→ Exercise details
Below are records to reproduce in full; copy them exactly but keep the pictures out.

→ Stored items
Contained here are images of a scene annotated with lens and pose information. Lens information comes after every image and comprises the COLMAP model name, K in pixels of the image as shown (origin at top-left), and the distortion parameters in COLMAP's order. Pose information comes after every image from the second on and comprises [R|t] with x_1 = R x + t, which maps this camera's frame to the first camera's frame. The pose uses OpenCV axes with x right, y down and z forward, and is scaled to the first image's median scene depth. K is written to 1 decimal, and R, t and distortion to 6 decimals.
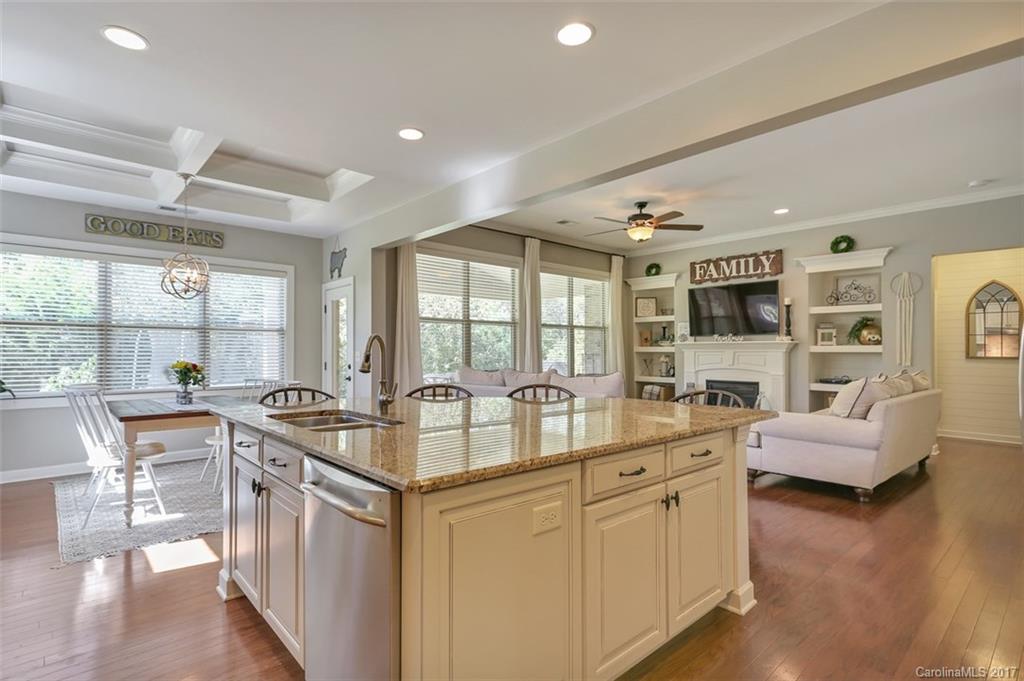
lens RADIAL K [[503.9, 0, 494.4], [0, 503.9, 349.7], [0, 0, 1]] dist [0.007880, 0.000957]
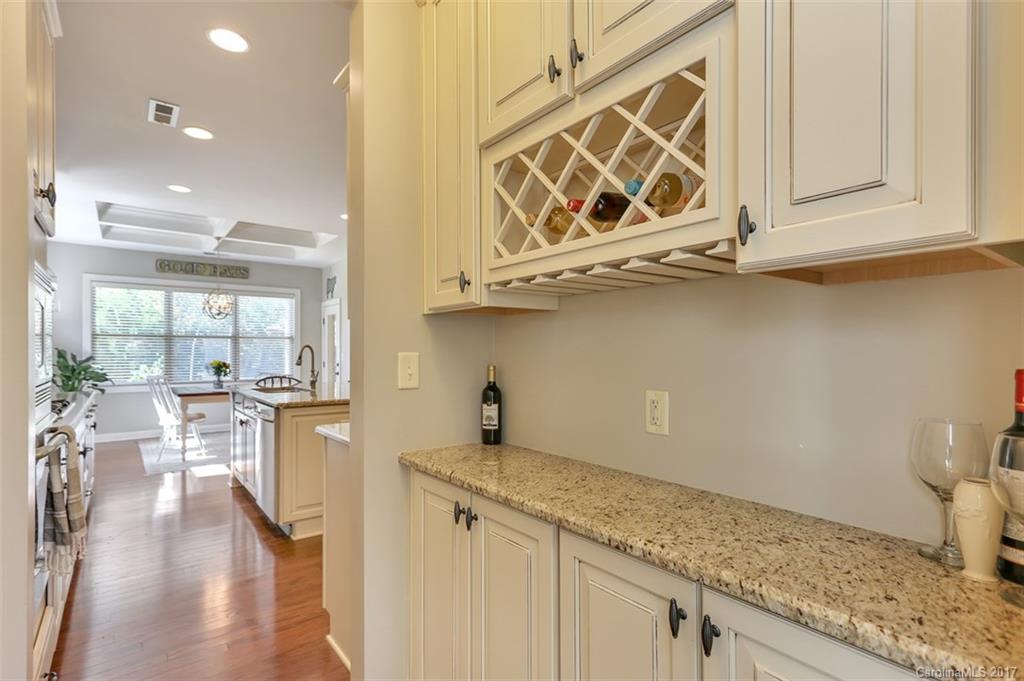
lens RADIAL K [[495.4, 0, 480.6], [0, 495.4, 351.3], [0, 0, 1]] dist [0.002915, 0.000455]
pose [[0.995723, -0.004098, -0.092297, 0.280043], [0.004302, 0.999989, 0.002015, -0.003583], [0.092287, -0.002403, 0.995730, -0.370325]]
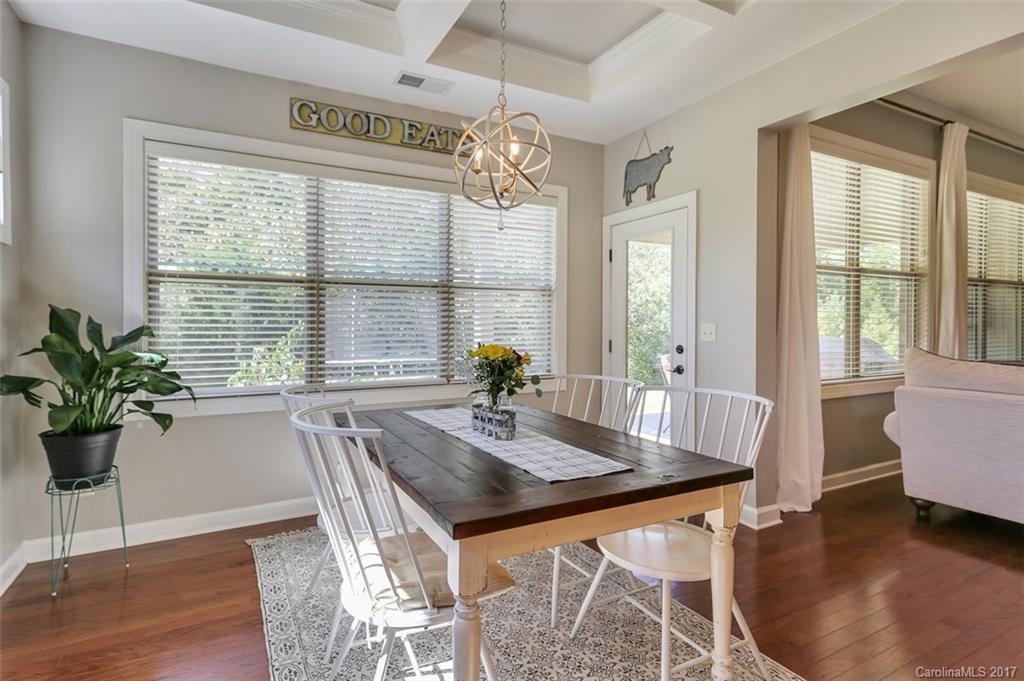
lens RADIAL K [[521.9, 0, 511.4], [0, 521.9, 325.8], [0, 0, 1]] dist [0.003153, 0.000446]
pose [[0.975408, 0.003165, -0.220383, -0.454376], [-0.000936, 0.999947, 0.010219, 0.000558], [0.220404, -0.009762, 0.975360, 0.492360]]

→ Task output
Contained here are images of a scene annotated with lens and pose information. Lens information comes after every image and comprises the COLMAP model name, K in pixels of the image as shown (origin at top-left), and the distortion parameters in COLMAP's order. Pose information comes after every image from the second on and comprises [R|t] with x_1 = R x + t, which maps this camera's frame to the first camera's frame. The pose uses OpenCV axes with x right, y down and z forward, and is scaled to the first image's median scene depth. K is written to 1 decimal, and R, t and distortion to 6 decimals.
lens RADIAL K [[503.9, 0, 494.4], [0, 503.9, 349.7], [0, 0, 1]] dist [0.007880, 0.000957]
lens RADIAL K [[495.4, 0, 480.6], [0, 495.4, 351.3], [0, 0, 1]] dist [0.002915, 0.000455]
pose [[0.995723, -0.004098, -0.092297, 0.280043], [0.004302, 0.999989, 0.002015, -0.003583], [0.092287, -0.002403, 0.995730, -0.370325]]
lens RADIAL K [[521.9, 0, 511.4], [0, 521.9, 325.8], [0, 0, 1]] dist [0.003153, 0.000446]
pose [[0.975408, 0.003165, -0.220383, -0.454376], [-0.000936, 0.999947, 0.010219, 0.000558], [0.220404, -0.009762, 0.975360, 0.492360]]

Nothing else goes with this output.